Un nouveau moteur de recherche a fait son apparition, indexant 1,2 milliard de données sensibles appartenant à des millions de Français. Allant de l'IBAN au numéro de Sécurité sociale, ces informations proviennent de fuites antérieures. Bien que ses créateurs se défendent, la justice a été saisie face à ce qui constitue un cas flagrant de recel de données.
Un site internet permet, avec une simple recherche par nom, de consulter une fiche d'identité détaillée sur des millions de citoyens français.

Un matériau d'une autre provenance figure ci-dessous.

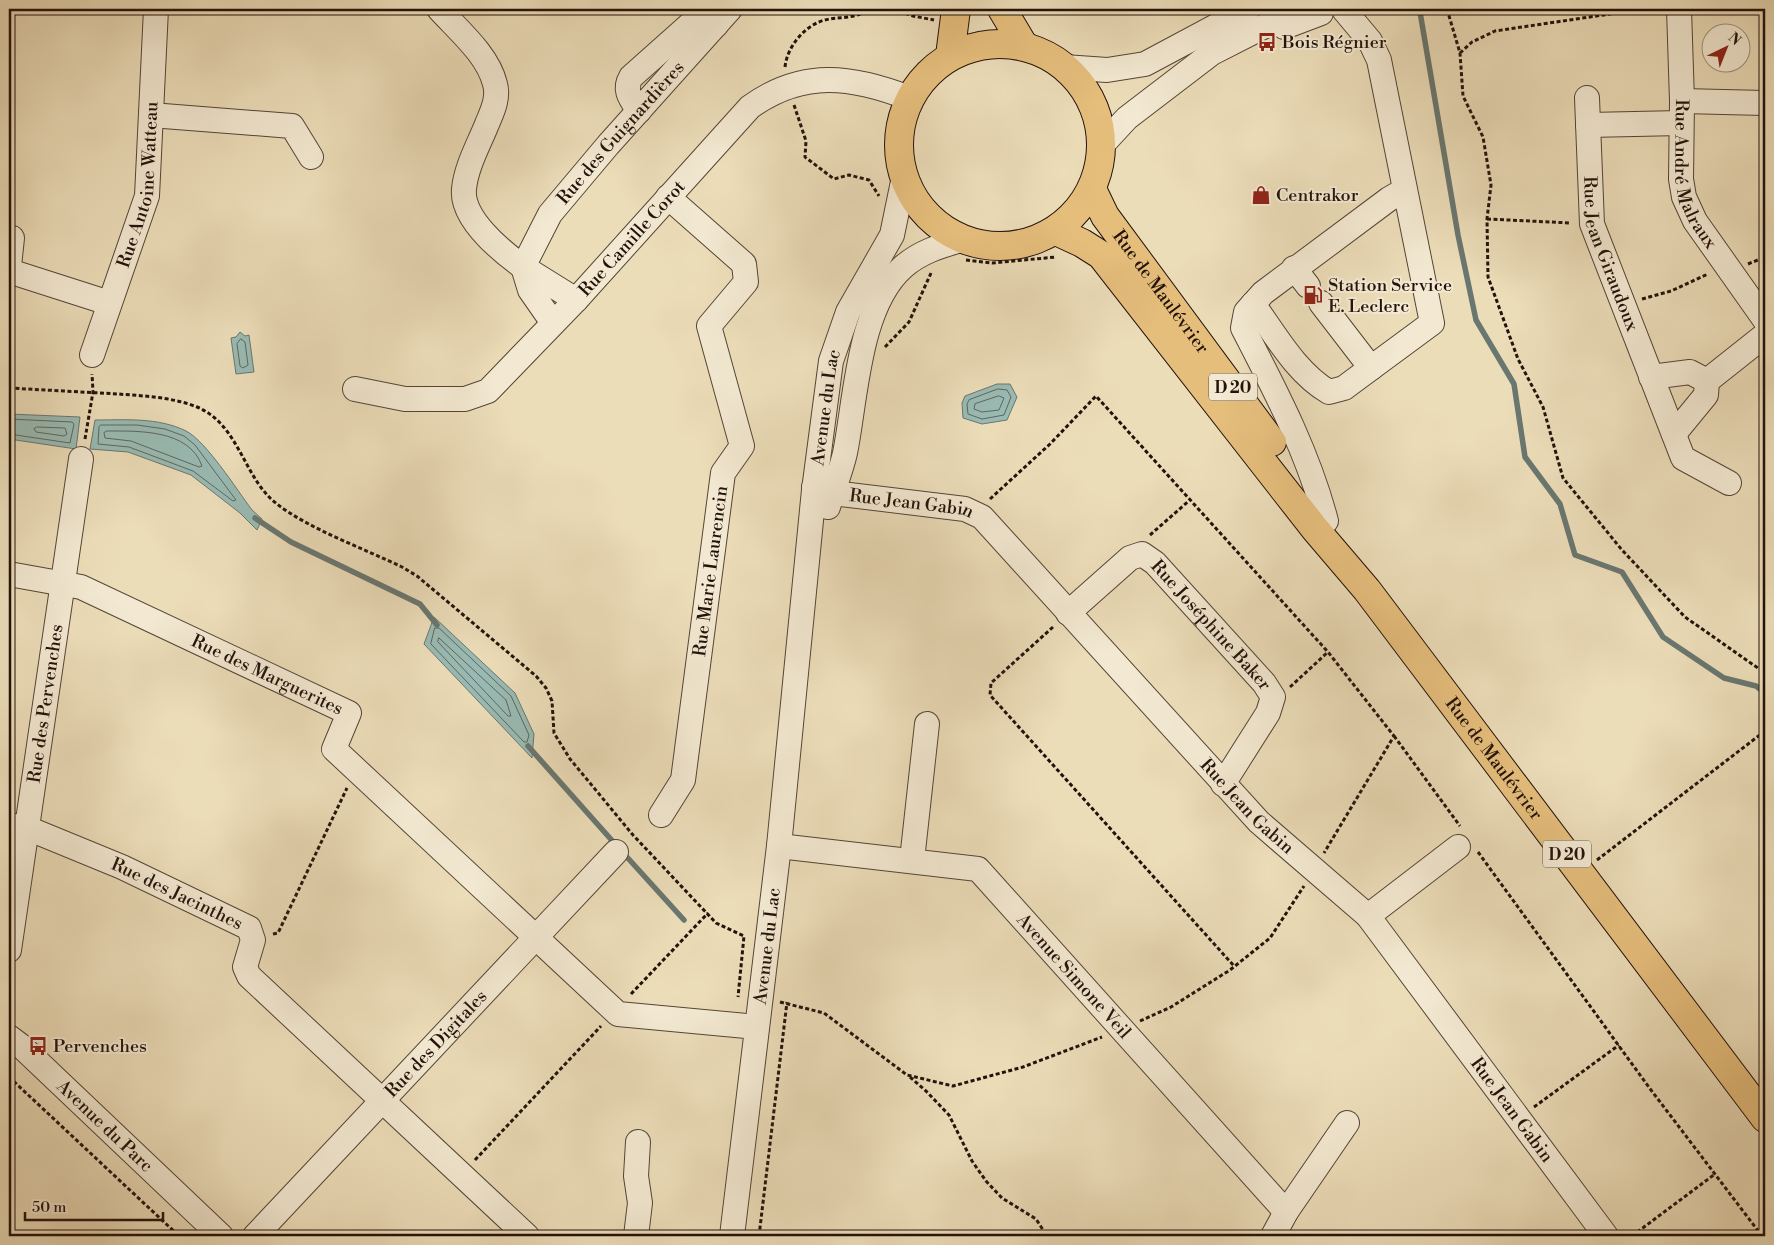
<svg xmlns="http://www.w3.org/2000/svg" width="1774" height="1245" viewBox="0 0 1774 1245" font-family="'Libre Bodoni',serif">
	<rect width="100%" height="100%" fill="#ecddb9"/>
	<filter id="stains"><feTurbulence type="fractalNoise" baseFrequency=".004" numOctaves="4"/><feColorMatrix values="0 0 0 0 .2 0 0 0 0 .09 0 0 0 0 .02 0 0 0 .5 -.17"/></filter>
	<radialGradient id="worn" r=".72"><stop offset=".6" stop-color="#630" stop-opacity="0"/><stop offset="1" stop-color="#630" stop-opacity=".3"/></radialGradient>
	<!-- water -->
	<path fill="#99bbb4" stroke="#697770" d="M240,332L245,336L249,335L254,372L236,374L231,338L236,337Z
		M997,384H1010L1017,397L1007,420L982,424L963,418L962,403L965,396Z
		M9,414L80,417L76,449L9,439Z
		M95,420C124,420 158,417 186,431C206,441 237,490 252,510L262,519L257,530L240,513L191,475L128,452L90,449Z
		M434,617L515,693L534,734L532,758L424,644Z"/>
	<g fill="none" stroke-linecap="round" stroke-linejoin="round">
		<!-- shore -->
		<path stroke="#5e6660" stroke-width="1" d="M241,339L245,342L248,365L243,368L240,366L237,344Z
			M998,389L1007,390L1011,397L1004,415L982,419L968,414L967,404L969,400Z
			M999,396L1004,398L999,410L982,412L974,409L975,404Z
			M9,419L72,422L74,424L70,443L9,434
			M101,425H137L165,429L184,436L195,445L236,500L233,501L193,471L129,447L98,444L99,427Z
			M37,427L65,428L67,434L64,436L36,432L34,429Z
			M107,431C138,431 189,429 202,466L199,467L131,441L105,438L104,433Z
			M435,628H439L511,696L529,735L527,742H524L431,644Z
			M439,638L506,700L511,716H508L438,642Z"/>
		<!-- stream -->
		<path stroke="#697770" stroke-width="5.5" d="M1420,12L1458,235L1476,320L1514,384L1525,457L1560,504L1575,555L1622,572L1663,637L1724,678L1756,686L1765,693
			M255,518L291,542L420,604L437,625
			M528,746L616,845
			M626,856L684,920"/>
		<!-- minor casing -->
		<g stroke="#544536" stroke-width="26">
			<g id="minor">
				<path id="s1" d="M439,9C459,31 488,55 495,84C499,98 492,112 487,124C479,144 466,167 464,189C461,218 501,251 523,267L550,214L608,145L730,9"/>
				<path id="s2" d="M1679,9L1682,101L1681,179L1684,197L1695,221L1765,320"/>
				<path d="M1284,27L1321,13"/>
				<path d="M1064,67L1107,70L1145,64L1248,9"/>
				<path id="s3" d="M1587,98L1592,224L1683,458L1729,483"/>
				<path d="M1682,101L1765,103"/>
				<path d="M639,111C631,99 623,90 631,77L695,20L702,17L716,25"/>
				<path d="M151,115L292,126L311,157"/>
				<path d="M1588,125L1681,123"/>
				<path d="M1102,145L1127,118L1212,53L1298,9"/>
				<path d="M9,266L12,238"/>
				<path d="M1294,268L1308,286"/>
				<path d="M9,271L109,303"/>
				<path d="M1321,303L1371,368L1432,323L1379,60L1370,41L1344,10"/>
				<path d="M1253,304C1275,334 1296,373 1329,392L1344,388L1371,368"/>
				<path d="M553,323L530,290L523,267L576,300"/>
				<path id="s4" d="M92,355L147,196L156,9"/>
				<path d="M1651,377L1690,372L1707,381L1706,395L1674,434"/>
				<path d="M1707,381L1765,335"/>
				<path id="s5" d="M355,389L405,399H465L488,391L576,300L750,107C803,69 852,76 909,98"/>
				<path id="s6" d="M814,487L841,494L965,509L982,517L1259,822L1368,916L1606,1236"/>
				<path d="M828,507C833,490 841,471 845,453C856,399 858,307 903,267C920,252 940,246 961,240"/>
				<path d="M1326,521C1308,452 1275,390 1243,328L1246,312L1263,293L1389,199L1403,191"/>
				<path id="s7" d="M9,574L81,587L349,713L334,749L618,1014L757,1027"/>
				<path id="s8" d="M1068,613L1130,558L1142,554L1155,563L1264,683L1273,697L1268,713L1223,784"/>
				<path id="s9" d="M661,815L683,780L723,473L742,446L709,326L746,282L744,264L668,197"/>
				<path id="s10" d="M9,825L27,828L122,867L249,928L253,940L245,967L249,976L527,1236"/>
				<path id="s11" d="M779,846L978,869L1286,1212L1273,1236"/>
				<path d="M912,860L927,724"/>
				<path d="M1368,916L1458,847"/>
				<path id="s12" d="M9,950L81,459"/>
				<path id="s13" d="M9,1037L21,1046L221,1236"/>
				<path d="M1286,1212L1347,1123"/>
				<path id="s14" d="M255,1236L616,852"/>
				<path d="M636,1236L640,1203L636,1176L638,1142"/>
				<path id="s15" d="M732,1236L779,846L814,490L831,361L848,312L892,235L904,177"/>
			</g>
		</g>
		<!-- major casing -->
		<g stroke="#22120b" stroke-width="30">
			<g id="major">
				<path d="M1002,9L1024,46"/>
				<circle cx="1000" cy="145" r="101"/>
				<path d="M950,56L956,9"/>
				<path id="s16" d="M1092,189L1105,216L1272,442"/>
				<path id="s17" d="M1056,231L1082,243L1101,255L1315,529L1367,590L1765,1118"/>
			</g>
		</g>
		<!-- path -->
		<path stroke="#22120b" stroke-width="3" stroke-dasharray="4 2.5" stroke-linecap="butt" d="M893,9L913,16L934,20
			M1447,9L1460,53L1463,96L1483,137L1491,185L1487,219L1488,277L1518,359L1543,407L1563,478L1622,550L1685,617L1765,673
			M1460,53L1472,42L1495,31L1610,14L1624,9
			M785,67C787,48 802,29 819,22C835,15 854,21 869,9
			M794,105L806,141L805,157L834,179L849,175L869,180L879,196
			M1487,219L1571,223
			M966,260L992,263L1056,257
			M1748,264L1765,257
			M1642,299L1671,291L1708,274
			M885,347L909,322L931,273
			M9,388C45,390 82,392 118,394C144,396 172,397 197,407C240,425 243,478 277,504C309,529 365,549 402,567L417,576L536,676L546,688L552,701L554,733L570,759L633,835L716,923L744,936L738,997
			M85,439L93,392L92,374
			M990,499L1050,444L1096,396L1328,652L1394,736L1324,853
			M1150,535L1191,499
			M1053,627L991,683L990,695L1234,966
			M1290,687L1328,652
			M1394,736L1460,826
			M1478,852L1651,1090L1762,1236
			M1597,860L1765,731
			M273,934L278,933L347,788
			M631,994L708,913
			M780,1002L824,1013L907,1075L953,1086L1023,1067L1102,1037
			M1140,1021L1171,1007L1230,970L1270,938L1304,886
			M9,1077L179,1236
			M910,1077L926,1091L949,1115L972,1161L986,1181L1002,1198L1036,1219L1047,1236
			M1534,1107L1619,1045
			M475,1160L601,1026
			M759,1236L787,1002
			M1632,1236L1715,1174"/>
		<!-- minor -->
		<use href="#minor" stroke="#f3e9d2" stroke-width="24"/>
		<!-- major -->
		<use href="#major" stroke="#e6be7c" stroke-width="28"/>
	</g>
	<!-- icons -->
	<defs>
		<g id="bus-bare" transform="scale(1.5)"><path d="M-5-6H5V4H4V6H2V4H-2V6H-4V4H-5ZM-3.5-4V0h7V-4ZM-3.5 1.2v1.5H-2V1.2ZM2 1.2v1.5H3.5V1.2Z" fill="#8f2418" stroke="#f3e9d2" stroke-width="2.5" paint-order="stroke"/></g>
		<g id="shop-bare" transform="scale(1.5)"><path d="M-5-2.5h2.3a2.7 3.5 0 0 1 5.4 0H5L5.5 6h-11ZM-1.5-2.5h3a1.5 2.3 0 0 0-3 0Z" fill="#8f2418" stroke="#f3e9d2" stroke-width="2.5" paint-order="stroke"/></g>
		<g id="fuel-bare" transform="scale(1.5)"><path d="M-5.5-6h7V0h2V4h1.3V-2.5L3-4.5l.8-.8L6-3V5H2.5V1h-1V6h-7ZM-4.2-4.7v3.2H.2V-4.7Z" fill="#8f2418" stroke="#f3e9d2" stroke-width="2.5" paint-order="stroke"/></g>
	</defs>
	<g fill-rule="evenodd">
		<use href="#bus-bare" x="1267" y="42"/>
		<use href="#shop-bare" x="1261" y="195"/>
		<use href="#fuel-bare" x="1313" y="295"/>
		<use href="#bus-bare" x="38" y="1046"/>
	</g>
	<g text-anchor="middle" stroke-width="4" stroke-linejoin="round" paint-order="stroke">
		<!-- shield labels -->
		<g fill="#f3e9d2" stroke="#615247" stroke-width="1">
			<rect x="1209" y="373.5" width="48" height="27" rx="4"/>
			<rect x="1543" y="840.5" width="48" height="27" rx="4"/>
		</g>
		<g font-size="16" font-weight="bold" fill="#22120b">
			<text x="1233" y="393">D 20</text>
			<text x="1567" y="860">D 20</text>
		</g>
		<!-- poi labels -->
		<g font-size="18" fill="#22120b" stroke="#f3e9d2" text-anchor="start">
			<text x="1282" y="48">Bois Régnier</text>
			<text x="1276" y="201">Centrakor</text>
			<text x="1328" y="291">Station Service<tspan x="1328" dy="21">E. Leclerc</tspan></text>
			<text x="53" y="1052">Pervenches</text>
		</g>
		<!-- street labels -->
		<g font-size="18" fill="#22120b" stroke="#f3e9d2">
			<text dy="6" stroke="none"><textPath href="#s1" startOffset="474">Rue des Guignardières</textPath></text>
			<text dy="6" stroke="none"><textPath href="#s2" startOffset="168">Rue André Malraux</textPath></text>
			<text dy="6" stroke="none"><textPath href="#s4" startOffset="178">Rue Antoine Watteau</textPath></text>
			<text dy="6" stroke="none"><textPath href="#s5" startOffset="345">Rue Camille Corot</textPath></text>
			<text dy="6" stroke="none"><textPath href="#s3" startOffset="159">Rue Jean Giraudoux</textPath></text>
			<text dy="6" stroke="none"><textPath href="#s16" startOffset="124">Rue de Maulévrier</textPath></text>
			<text dy="6" stroke="none"><textPath href="#s15" startOffset="834">Avenue du Lac</textPath></text>
			<text dy="6" stroke="none"><textPath href="#s6" startOffset="99">Rue Jean Gabin</textPath></text>
			<text dy="6" stroke="none"><textPath href="#s9" startOffset="252">Rue Marie Laurencin</textPath></text>
			<text dy="6" stroke="none"><textPath href="#s8" startOffset="195">Rue Joséphine Baker</textPath></text>
			<text dy="6" stroke="none"><textPath href="#s7" startOffset="279">Rue des Marguerites</textPath></text>
			<text dy="6" stroke="none"><textPath href="#s12" startOffset="249">Rue des Pervenches</textPath></text>
			<text dy="6" stroke="none"><textPath href="#s17" startOffset="690">Rue de Maulévrier</textPath></text>
			<text dy="6" stroke="none"><textPath href="#s6" startOffset="564">Rue Jean Gabin</textPath></text>
			<text dy="6" stroke="none"><textPath href="#s10" startOffset="182">Rue des Jacinthes</textPath></text>
			<text dy="6" stroke="none"><textPath href="#s15" startOffset="292">Avenue du Lac</textPath></text>
			<text dy="6" stroke="none"><textPath href="#s11" startOffset="344">Avenue Simone Veil</textPath></text>
			<text dy="6" stroke="none"><textPath href="#s14" startOffset="264">Rue des Digitales</textPath></text>
			<text dy="6" stroke="none"><textPath href="#s6" startOffset="969">Rue Jean Gabin</textPath></text>
			<text dy="6" stroke="none"><textPath href="#s13" startOffset="131">Avenue du Parc</textPath></text>
		</g>
	</g>
	<!-- margin -->
	<rect width="1774" height="1245" fill="none" stroke="#ecddb9" stroke-width="30"/>
	<rect x="10" y="10" width="1754" height="1225" fill="none" stroke="#22120b" stroke-width="2.5"/>
	<rect x="15" y="15" width="1744" height="1215" fill="none" stroke="#22120b"/>
	<!-- north arrow -->
	<g transform="translate(1726 48) rotate(43)"><circle r="24" fill="#f3e9d2" stroke="#9f9382"/>
	<path d="M0-4L9 19L0 12L-9 19Z" fill="#8f2418"/>
	<text y="-8" font-size="14" font-weight="bold" text-anchor="middle" fill="#22120b">N</text>
	</g>
	<!-- scale -->
	<path d="M25 1212v8h138v-8" fill="none" stroke="#22120b" stroke-width="2.5"/>
	<text x="32" y="1212" font-size="15" fill="#22120b" stroke="#f3e9d2" stroke-width="4" paint-order="stroke">50 m</text>
	<rect width="100%" height="100%" filter="url(#stains)"/>
	<rect width="100%" height="100%" fill="url(#worn)"/>
</svg>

C'est en découvrant que ce portail permettait à leurs élèves d'accéder facilement à leurs coordonnées privées que des enseignants d'un collège de l'Essonne ont donné l'alerte en saisissant Franceinfo. Nom, adresse, IBAN, numéro de passeport, plaque d'immatriculation et même des informations médicales sont accessibles, créant un risque majeur de sécurité. La plateforme agrège des informations issues de nombreuses cyberattaques passées.Comment fonctionne cette plateforme et d'où viennent les données ?

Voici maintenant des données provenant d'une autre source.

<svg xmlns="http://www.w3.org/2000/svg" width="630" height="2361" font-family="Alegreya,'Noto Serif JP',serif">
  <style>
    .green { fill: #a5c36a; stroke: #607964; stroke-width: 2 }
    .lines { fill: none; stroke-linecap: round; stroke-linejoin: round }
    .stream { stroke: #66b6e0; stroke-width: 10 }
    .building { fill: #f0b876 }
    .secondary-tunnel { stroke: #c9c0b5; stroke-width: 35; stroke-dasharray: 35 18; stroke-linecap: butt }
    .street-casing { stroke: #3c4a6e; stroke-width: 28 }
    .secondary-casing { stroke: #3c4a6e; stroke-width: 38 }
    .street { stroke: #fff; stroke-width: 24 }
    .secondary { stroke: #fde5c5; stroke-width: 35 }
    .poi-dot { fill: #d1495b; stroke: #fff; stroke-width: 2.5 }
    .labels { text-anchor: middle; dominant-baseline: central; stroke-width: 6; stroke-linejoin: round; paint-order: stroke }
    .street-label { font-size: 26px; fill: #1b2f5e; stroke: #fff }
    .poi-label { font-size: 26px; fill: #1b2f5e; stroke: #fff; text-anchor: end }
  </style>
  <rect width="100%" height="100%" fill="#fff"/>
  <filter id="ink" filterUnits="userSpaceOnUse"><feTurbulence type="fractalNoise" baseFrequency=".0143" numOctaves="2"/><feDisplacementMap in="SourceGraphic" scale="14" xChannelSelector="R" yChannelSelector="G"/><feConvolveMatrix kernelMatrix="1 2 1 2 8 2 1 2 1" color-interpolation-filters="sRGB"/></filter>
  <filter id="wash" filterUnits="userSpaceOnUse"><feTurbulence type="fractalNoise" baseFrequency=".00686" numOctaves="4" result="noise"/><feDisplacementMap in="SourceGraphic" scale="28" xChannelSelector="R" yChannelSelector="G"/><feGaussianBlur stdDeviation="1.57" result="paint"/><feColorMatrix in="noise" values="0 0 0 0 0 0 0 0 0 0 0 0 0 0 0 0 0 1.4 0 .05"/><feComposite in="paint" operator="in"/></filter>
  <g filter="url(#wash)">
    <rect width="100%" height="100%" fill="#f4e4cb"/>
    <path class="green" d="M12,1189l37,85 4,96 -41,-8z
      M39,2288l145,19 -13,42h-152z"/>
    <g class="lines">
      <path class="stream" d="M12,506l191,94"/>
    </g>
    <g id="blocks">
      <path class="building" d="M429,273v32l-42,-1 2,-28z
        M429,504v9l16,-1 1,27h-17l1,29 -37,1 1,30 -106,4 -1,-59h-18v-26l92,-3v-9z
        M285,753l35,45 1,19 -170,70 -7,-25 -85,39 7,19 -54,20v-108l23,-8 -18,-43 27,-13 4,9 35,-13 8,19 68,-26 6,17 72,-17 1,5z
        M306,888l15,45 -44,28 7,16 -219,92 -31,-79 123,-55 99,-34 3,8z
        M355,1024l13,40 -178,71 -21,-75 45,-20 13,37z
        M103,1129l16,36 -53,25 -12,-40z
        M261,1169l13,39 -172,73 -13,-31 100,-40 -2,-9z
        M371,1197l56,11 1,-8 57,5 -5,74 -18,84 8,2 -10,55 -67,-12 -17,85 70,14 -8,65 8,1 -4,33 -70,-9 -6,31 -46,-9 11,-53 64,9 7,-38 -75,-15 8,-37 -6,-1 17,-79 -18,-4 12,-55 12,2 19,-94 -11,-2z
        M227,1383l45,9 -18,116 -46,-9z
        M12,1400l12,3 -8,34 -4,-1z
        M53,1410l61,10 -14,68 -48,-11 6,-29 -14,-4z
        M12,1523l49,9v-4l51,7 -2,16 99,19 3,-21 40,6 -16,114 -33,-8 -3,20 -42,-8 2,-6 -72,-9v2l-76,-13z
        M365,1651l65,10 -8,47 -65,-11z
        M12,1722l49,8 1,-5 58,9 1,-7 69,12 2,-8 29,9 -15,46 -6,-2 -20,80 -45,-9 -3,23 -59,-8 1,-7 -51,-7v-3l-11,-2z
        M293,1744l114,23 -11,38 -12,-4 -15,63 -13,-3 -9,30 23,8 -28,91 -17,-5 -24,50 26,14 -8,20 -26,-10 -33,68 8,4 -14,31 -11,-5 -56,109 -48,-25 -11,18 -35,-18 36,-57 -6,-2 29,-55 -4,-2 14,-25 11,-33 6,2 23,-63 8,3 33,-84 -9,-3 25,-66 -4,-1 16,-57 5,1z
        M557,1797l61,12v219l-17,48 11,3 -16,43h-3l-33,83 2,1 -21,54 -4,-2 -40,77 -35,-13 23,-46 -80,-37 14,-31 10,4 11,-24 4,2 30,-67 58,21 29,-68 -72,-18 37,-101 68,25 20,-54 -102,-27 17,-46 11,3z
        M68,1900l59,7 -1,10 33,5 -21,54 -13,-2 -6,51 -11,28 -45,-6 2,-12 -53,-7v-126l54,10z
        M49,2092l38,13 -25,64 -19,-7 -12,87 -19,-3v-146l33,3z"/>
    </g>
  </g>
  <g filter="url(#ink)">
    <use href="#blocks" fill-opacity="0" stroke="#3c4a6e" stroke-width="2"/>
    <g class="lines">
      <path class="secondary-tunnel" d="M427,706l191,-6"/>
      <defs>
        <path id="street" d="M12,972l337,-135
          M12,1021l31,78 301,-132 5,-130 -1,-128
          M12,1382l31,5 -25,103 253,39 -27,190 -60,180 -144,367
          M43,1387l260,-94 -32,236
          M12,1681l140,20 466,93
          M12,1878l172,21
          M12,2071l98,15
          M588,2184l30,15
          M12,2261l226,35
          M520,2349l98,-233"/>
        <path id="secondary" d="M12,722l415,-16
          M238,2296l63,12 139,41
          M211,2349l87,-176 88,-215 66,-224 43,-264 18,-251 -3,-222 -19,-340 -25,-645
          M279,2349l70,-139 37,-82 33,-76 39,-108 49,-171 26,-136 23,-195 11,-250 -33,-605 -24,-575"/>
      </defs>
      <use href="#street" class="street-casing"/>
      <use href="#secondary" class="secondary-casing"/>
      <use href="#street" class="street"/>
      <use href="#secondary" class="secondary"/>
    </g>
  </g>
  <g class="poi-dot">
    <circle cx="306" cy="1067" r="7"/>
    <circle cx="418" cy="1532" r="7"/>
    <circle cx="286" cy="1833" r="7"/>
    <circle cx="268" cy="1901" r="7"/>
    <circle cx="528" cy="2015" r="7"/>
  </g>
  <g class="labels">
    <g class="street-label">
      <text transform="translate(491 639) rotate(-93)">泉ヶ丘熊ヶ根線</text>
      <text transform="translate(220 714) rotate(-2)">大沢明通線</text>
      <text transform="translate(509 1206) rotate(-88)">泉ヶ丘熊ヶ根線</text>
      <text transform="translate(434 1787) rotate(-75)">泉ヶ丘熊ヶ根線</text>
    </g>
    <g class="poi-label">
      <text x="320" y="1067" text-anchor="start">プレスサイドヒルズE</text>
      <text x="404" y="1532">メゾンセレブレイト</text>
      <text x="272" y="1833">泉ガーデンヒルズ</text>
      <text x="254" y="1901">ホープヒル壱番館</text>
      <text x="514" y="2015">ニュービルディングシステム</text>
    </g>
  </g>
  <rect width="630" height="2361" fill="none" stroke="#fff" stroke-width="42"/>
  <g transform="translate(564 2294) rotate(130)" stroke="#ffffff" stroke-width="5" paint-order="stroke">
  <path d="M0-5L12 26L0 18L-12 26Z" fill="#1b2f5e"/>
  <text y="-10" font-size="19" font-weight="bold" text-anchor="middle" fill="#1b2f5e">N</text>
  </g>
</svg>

Le principe de ce site est de compiler des informations issues de multiples sources. L'un de ses créateurs, un jeune de 18 ans connu sous le pseudonyme « Zalko », affirme que le site s'appuie sur environ 135 sources différentes. Celles-ci incluent des plateformes administratives et des services publics, mais surtout une grande quantité de fichiers issus de fuites de données qui circulaient déjà sur le dark web.
Le logiciel développé par l'équipe de Zalko agit comme un puissant moteur de recherche qui automatise la collecte et l'indexation de ces informations, les rendant facilement interrogeables. Les créateurs se défendent en expliquant qu'ils ne font que récupérer des données déjà rendues publiques suite à des cyberattaques, une vision que les autorités ne partagent pas. Au total, 1,2 milliard de données circuleraient sur la plateforme.Quelle est la légalité d'un tel service et quelles sont les réactions ?
La réponse des autorités a été rapide et sans équivoque. La CNIL (Commission nationale de l'informatique et des libertés) a affirmé que ces services ne sont pas conformes à la législation, car ils reposent sur la compilation d'informations issues de violations. En droit français, cette pratique s'apparente à du recel de données, une infraction pénale passible de lourdes peines de prison et d'amendes.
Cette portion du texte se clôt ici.